Argumentationsmaterial liefert die am 24. September veröffentlichte Antwort der Bundesregierung auf eine Anfrage von Ulla Jelpke und der Fraktion Die Linke zur Bilanz der „Altfallregelung“ von 2007 für langjährig geduldete Flüchtlinge. Nach der schwarz-roten Gesetzesänderung, die die unbefriedigende Praxis der mehrfach verlängerten „Kettenduldungen“ reduzieren sollte, konnten Flüchtlinge mit Kindern, die zum 1. Januar 2007 mindestens sechs Jahre in Deutschland lebten – für Alleinstehende betrug die Frist acht Jahre –, eine dauerhafte Aufenthaltserlaubnis beantragen. Wer keine gesicherte Arbeit hatte, konnte einen bis 31. Dezember 2009 befristeten Aufenthaltstitel „auf Probe“ erhalten, um bis zu diesem Stichtag ein festes und dauerhaftes Einkommen nachzuweisen und das Probe-Bleiberecht in einen gesicherten Aufenthalt umzuwandeln.

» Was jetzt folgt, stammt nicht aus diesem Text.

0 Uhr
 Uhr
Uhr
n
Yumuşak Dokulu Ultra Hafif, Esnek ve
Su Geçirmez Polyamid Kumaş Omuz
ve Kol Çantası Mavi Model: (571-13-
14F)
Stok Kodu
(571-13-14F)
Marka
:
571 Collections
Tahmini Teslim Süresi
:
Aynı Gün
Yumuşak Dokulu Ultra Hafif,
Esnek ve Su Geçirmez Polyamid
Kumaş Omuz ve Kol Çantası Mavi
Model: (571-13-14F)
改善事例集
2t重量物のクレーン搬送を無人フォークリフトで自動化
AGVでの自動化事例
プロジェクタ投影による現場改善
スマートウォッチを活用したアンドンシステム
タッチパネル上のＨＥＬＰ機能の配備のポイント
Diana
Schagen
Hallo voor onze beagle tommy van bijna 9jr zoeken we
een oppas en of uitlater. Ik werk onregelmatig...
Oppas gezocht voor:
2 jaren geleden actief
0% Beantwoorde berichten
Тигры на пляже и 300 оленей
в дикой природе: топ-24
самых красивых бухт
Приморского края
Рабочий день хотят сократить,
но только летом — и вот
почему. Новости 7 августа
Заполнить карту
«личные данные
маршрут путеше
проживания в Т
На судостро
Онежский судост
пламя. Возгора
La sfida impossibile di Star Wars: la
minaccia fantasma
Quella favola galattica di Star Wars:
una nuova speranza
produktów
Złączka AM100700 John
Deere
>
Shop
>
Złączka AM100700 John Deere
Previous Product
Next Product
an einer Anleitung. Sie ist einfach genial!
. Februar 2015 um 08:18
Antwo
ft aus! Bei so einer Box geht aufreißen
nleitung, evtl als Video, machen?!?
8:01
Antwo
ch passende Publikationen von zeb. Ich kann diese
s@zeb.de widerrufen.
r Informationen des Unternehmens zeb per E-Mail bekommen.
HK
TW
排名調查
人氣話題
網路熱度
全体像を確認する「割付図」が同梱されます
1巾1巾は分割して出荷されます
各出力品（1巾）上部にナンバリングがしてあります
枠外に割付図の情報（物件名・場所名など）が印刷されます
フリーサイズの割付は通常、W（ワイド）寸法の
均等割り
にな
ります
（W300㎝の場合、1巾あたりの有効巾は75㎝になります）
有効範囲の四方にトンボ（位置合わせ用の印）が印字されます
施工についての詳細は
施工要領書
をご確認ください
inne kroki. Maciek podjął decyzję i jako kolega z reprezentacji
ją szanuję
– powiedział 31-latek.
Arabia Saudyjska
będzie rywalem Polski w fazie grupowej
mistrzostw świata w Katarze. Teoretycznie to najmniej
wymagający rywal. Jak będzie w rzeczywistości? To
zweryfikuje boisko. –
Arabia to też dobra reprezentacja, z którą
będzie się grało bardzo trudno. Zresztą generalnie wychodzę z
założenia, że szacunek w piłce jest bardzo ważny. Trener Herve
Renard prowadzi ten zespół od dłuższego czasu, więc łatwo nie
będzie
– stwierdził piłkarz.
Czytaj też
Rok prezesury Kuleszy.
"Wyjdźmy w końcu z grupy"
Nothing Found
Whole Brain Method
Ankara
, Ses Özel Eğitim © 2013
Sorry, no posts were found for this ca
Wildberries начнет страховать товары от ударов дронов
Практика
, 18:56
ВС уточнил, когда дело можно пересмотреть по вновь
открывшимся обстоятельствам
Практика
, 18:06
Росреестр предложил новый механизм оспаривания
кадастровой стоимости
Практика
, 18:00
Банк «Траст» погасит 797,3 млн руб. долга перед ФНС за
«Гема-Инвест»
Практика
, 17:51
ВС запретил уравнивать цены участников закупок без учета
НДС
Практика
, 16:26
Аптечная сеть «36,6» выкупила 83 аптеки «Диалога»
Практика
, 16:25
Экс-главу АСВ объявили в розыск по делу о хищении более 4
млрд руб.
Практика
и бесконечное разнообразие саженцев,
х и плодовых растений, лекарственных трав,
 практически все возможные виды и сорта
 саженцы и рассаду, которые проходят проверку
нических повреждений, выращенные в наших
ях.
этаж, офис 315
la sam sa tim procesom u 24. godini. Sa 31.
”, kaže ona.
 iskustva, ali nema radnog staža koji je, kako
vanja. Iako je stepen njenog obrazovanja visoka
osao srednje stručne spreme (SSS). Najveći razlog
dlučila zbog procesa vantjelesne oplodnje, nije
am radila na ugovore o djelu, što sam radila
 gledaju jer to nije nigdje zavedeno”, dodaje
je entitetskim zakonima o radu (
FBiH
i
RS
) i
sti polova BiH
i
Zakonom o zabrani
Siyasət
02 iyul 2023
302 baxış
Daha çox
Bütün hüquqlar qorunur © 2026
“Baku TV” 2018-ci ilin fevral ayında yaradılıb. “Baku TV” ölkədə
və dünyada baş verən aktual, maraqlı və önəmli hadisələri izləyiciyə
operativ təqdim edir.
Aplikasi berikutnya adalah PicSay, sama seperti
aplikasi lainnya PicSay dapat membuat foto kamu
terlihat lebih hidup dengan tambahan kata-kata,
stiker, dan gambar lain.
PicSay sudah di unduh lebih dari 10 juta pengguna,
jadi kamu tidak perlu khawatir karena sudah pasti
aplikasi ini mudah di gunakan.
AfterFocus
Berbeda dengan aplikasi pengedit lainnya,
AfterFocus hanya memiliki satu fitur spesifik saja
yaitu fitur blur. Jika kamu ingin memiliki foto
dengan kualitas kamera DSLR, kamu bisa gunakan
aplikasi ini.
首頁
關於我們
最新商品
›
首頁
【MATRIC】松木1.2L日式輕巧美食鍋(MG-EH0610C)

Das ist bis zu diesem Sommer allerdings nicht einmal sechshundert Antragstellern gelungen – von über dreißigtausend. Auch sonst ist die Bilanz ernüchternd: Von knapp 39.000 auf Grundlage der Altfallregelung erteilten Aufenthaltserlaubnissen gelten rund 31.000 noch immer nur auf Probe. Die Chance, bis zum Stichtag noch die Bedingungen für die Aufenthaltsverlängerung zu erfüllen, dürfte für die meisten gering sein.

Stichproben der Bundesländer haben ergeben, daß die Hälfte der Probekandidaten nach wie vor ganz oder teilweise auf staatliche Sozialleistungen angewiesen ist. Etwa 15.000 Flüchtlingen droht damit die Abschiebung oder die Rückkehr in den Duldungsstatus. Knapp hunderttausend Flüchtlinge leben zudem noch immer auf Duldung in Deutschland, sechzig Prozent davon wiederum seit mehr als sechs Jahren.

Pro-Asyl-Geschäftsführer Günter Burkhardt hat für diese Fälle eine simple Lösung: „Wer lange hier lebt, muß bleiben dürfen, ohne Wenn und Aber.“ Ob jemand realistische Aussichten auf dem Arbeitsmarkt hat oder dauerhaft auf Transferleistungen angewiesen bleibt, soll ebensowenig eine Rolle spielen wie die Tatsache, daß das Gros der Betroffenen aus Serbien oder dem Kosovo stammt, wo die Kriegsgefahr seit langem vorüber ist. Das liegt ganz auf der Linie der Linkspartei, die in ihren Initiativen Materialien und Argumente des Lobbyverbandes intensiv nutzt und bereits im Juli einen entsprechenden Gesetzentwurf zur Abstimmung gestellt hat.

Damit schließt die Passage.